NAPLAN provides a consistent evidence base on which to improve policy and practice.

Some argue that schools are preoccupied with NAPLAN, with widespread teaching to the test. The evidence does not support this. There are isolated examples of this, but if these examples were widespread then surely we would see improvement in NAPLAN results (unless schools are very ineffective in teaching to the test).

Seeing improvements in one year is always difficult but I fear that we are starting to plateau just as we have in international assessments. Outside of the home, what most affects student learning is the effectiveness of teaching in the classroom. Therefore, we need to focus all our efforts on improving teaching. This is what high performing systems around the world do and it is what our best schools do. It sounds obvious and the rhetoric from many education leaders reflects its importance. But scratch the surface and it is difficult to see how many of our education reforms actually improve teaching in classrooms.

Consider a list of the biggest debates in Australian school education: curriculum and assessment reform, funding formulas, school autonomy and competition, sacking underperforming teachers, reducing class size, teacher pay for- performance, school building, computers and information technology, and – our most toxic debate and the saddest part of education in this country – government v non-government schools. We are investing considerable resources into just about every aspect of school education except a comprehensive strategy to improve teaching in classrooms.

This is why Grattan Institute reports have highlighted that education expenditure in government and non-government sectors has increased substantially for decades but it has been focused on the wrong areas.

Some have used our reports to oppose increased expenditure and justify cuts in spending. But kneejerk opposition to increased expenditure misses the point. Just as across-the-board increases in funding are misguided without the right strategy, so are across-the-board cuts. You can’t justify cuts in expenditure without a detailed plan to improve learning and teaching. Money is not the answer to our problems but fundamental change is required and the history of reform in this country, in any policy area, shows major reform costs money.

So how do we focus on teaching? We must start with a new understanding of education reform: improving learning and teaching is all about behavioural change. This fundamentally changes the policy approach. It puts the resources into implementation changing behaviours every day in every classroom rather than broad policies.

High-performing systems and schools understand this. They begin with a detailed understanding of the complexities of effective learning and teaching. They identify the path to take learning and teaching from where they are to where they need to be. They build teacher capacity; education leaders role model and reinforce effective behaviour. Most importantly, all programs need to be aligned so that all resources are focused on improving learning and teaching.

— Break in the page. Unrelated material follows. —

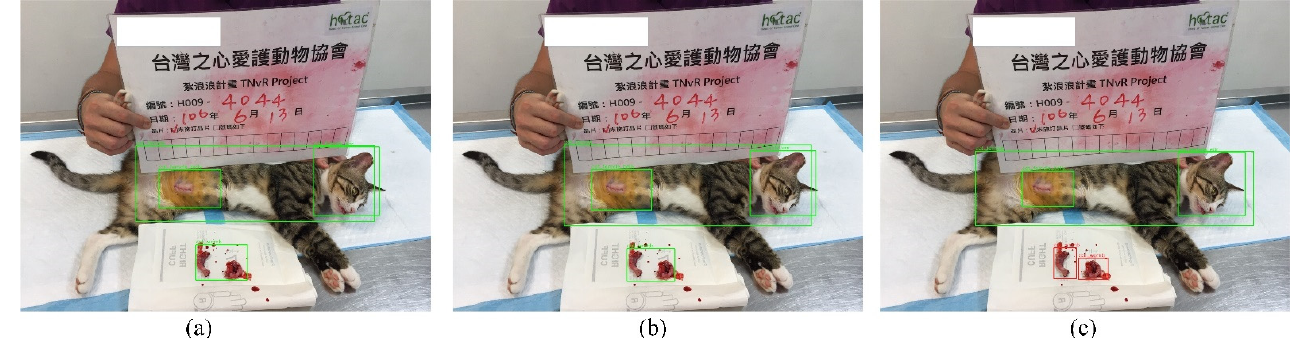
Figure 8. Pictures of the Yolov3-Tiny ( a ), Yolov3 ( b ) and Yolov4 ′ s ( c ) detection performance for female cat. Table 5. Detection performance for female cat.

It is a difficult and resource-intensive process. It is therefore costly and where money has the greatest impact. Grattan Institute reports have never said that effective education was cheap. And no system has discovered a way to address inequality with inadequate resources. We have shown that reforms in other systems have been successful while spending less than us. But they have let go of the policy debates that still dominate Australian education. Our best schools understand this and are already showing us the way forward.